=== Begin Enclosure ===

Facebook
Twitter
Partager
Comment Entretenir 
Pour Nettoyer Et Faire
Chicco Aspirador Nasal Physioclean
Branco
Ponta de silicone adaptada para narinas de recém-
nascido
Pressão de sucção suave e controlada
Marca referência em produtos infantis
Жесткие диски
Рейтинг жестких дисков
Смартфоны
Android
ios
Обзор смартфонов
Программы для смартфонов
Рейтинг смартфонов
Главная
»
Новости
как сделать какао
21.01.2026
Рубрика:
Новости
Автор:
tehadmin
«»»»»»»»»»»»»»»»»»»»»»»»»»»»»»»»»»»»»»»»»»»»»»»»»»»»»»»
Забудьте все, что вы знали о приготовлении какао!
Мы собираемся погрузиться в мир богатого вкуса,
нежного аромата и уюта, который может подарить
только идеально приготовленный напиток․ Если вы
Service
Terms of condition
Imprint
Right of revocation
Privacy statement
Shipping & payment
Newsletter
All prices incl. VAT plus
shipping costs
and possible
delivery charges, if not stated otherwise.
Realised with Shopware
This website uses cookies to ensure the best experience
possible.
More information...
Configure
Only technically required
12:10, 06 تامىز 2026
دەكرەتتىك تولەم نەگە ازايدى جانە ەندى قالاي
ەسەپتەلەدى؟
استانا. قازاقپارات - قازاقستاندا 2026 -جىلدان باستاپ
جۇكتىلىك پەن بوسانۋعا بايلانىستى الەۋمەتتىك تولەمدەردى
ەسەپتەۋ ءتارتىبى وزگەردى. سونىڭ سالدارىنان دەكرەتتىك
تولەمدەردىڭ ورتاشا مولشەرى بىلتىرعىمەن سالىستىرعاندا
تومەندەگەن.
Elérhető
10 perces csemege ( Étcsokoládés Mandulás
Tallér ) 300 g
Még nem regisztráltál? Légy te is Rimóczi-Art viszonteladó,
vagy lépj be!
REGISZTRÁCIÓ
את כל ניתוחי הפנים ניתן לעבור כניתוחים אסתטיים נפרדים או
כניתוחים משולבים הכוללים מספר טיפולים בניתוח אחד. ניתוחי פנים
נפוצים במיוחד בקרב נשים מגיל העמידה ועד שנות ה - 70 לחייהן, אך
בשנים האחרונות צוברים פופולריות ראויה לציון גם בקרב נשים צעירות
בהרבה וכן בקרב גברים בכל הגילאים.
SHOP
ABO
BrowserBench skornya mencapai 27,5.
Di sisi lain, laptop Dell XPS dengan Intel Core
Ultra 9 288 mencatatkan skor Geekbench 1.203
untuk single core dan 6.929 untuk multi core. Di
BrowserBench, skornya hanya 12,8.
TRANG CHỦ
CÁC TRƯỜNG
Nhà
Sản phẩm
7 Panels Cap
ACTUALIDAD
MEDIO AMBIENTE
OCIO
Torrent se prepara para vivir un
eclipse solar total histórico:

=== End Enclosure ===

Rewrite the data starting at its first line and ending at the line that contains "ەسەپتەۋ ءتارتىبى وزگەردى.", replacing "Новости" with "Статьи" and leaving everything else unchanged.

Facebook
Twitter
Partager
Comment Entretenir 
Pour Nettoyer Et Faire
Chicco Aspirador Nasal Physioclean
Branco
Ponta de silicone adaptada para narinas de recém-
nascido
Pressão de sucção suave e controlada
Marca referência em produtos infantis
Жесткие диски
Рейтинг жестких дисков
Смартфоны
Android
ios
Обзор смартфонов
Программы для смартфонов
Рейтинг смартфонов
Главная
»
Статьи
как сделать какао
21.01.2026
Рубрика:
Статьи
Автор:
tehadmin
«»»»»»»»»»»»»»»»»»»»»»»»»»»»»»»»»»»»»»»»»»»»»»»»»»»»»»»
Забудьте все, что вы знали о приготовлении какао!
Мы собираемся погрузиться в мир богатого вкуса,
нежного аромата и уюта, который может подарить
только идеально приготовленный напиток․ Если вы
Service
Terms of condition
Imprint
Right of revocation
Privacy statement
Shipping & payment
Newsletter
All prices incl. VAT plus
shipping costs
and possible
delivery charges, if not stated otherwise.
Realised with Shopware
This website uses cookies to ensure the best experience
possible.
More information...
Configure
Only technically required
12:10, 06 تامىز 2026
دەكرەتتىك تولەم نەگە ازايدى جانە ەندى قالاي
ەسەپتەلەدى؟
استانا. قازاقپارات - قازاقستاندا 2026 -جىلدان باستاپ
جۇكتىلىك پەن بوسانۋعا بايلانىستى الەۋمەتتىك تولەمدەردى
ەسەپتەۋ ءتارتىبى وزگەردى. سونىڭ سالدارىنان دەكرەتتىك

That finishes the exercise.